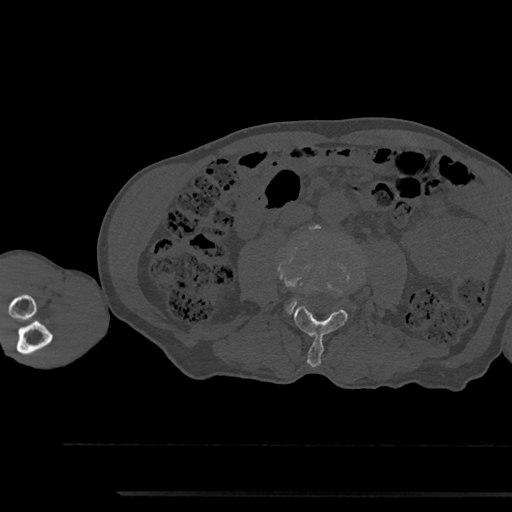
CT including the spine, one axial slice. Slice 459 of 797 in the series (ordered by position). 120 kVp. Bone window (W 1800 / L 400 HU). 0.5 mm slice thickness. 512 × 512 image matrix, field of view 367 × 367 mm. Male patient, age 79 years. Case-level facts recorded for this patient, not image findings: primary cancer: prostate.
Structures marked on this image (semi-automatically segmented with operator editing):
- L3 vertebra: box from (x=294, y=275) to (x=362, y=367) px
- L4 vertebra: (x=288, y=300)–(x=297, y=313)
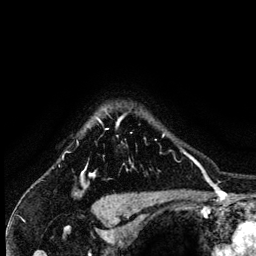
Breast MRI (dynamic contrast-enhanced), one axial slice; slice 113 of 134 in the series (ordered by position); cropped to one breast; dynamic contrast-enhanced series, time point 2 of 6 at this slice position (early post-contrast); 3 T; TE 4.2 ms, TR 7.9 ms; 1.2 mm slice thickness; 256 × 256 image matrix, field of view 170 × 170 mm. Female patient.
Outlined on this slice (semi-automatically segmented with operator editing):
- enhancing-tissue mask used for the functional tumour volume (all voxels passing the contrast-enhancement thresholds inside the analysis volume; usually the tumour): box from (x=82, y=116) to (x=165, y=180) px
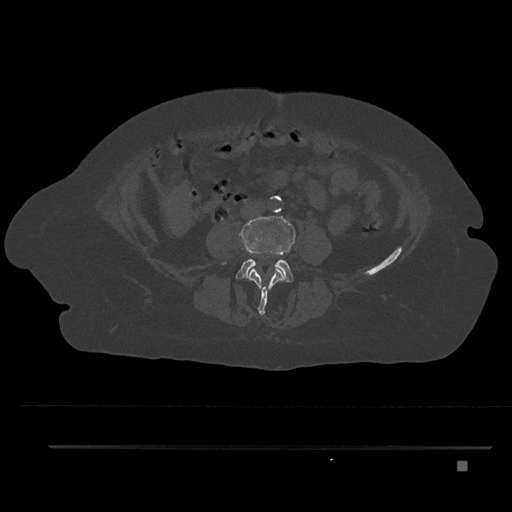
CT including the spine, one axial slice; slice 99 of 797 in the series (ordered by position); bone window (W 1800 / L 400 HU); 0.5 mm slice thickness; 512 × 512 image matrix, field of view 437 × 437 mm. Female patient, age 76 years. Case-level facts recorded for this patient, not image findings: primary cancer: lung; vertebrae with lytic lesions (as recorded): T11, L3.
Annotated regions visible in this slice (semi-automatically segmented with operator editing):
- L3 vertebra: bounding box <248,217,285,315> (left, top, right, bottom; pixels)
- L4 vertebra: <235,216,296,283>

▸ **HOW TO COMPLETE THIS TASK**
Of all the lines above, tally those with the word "editing". Write the total only.

▸ **SOLUTION TO THIS EXERCISE**
3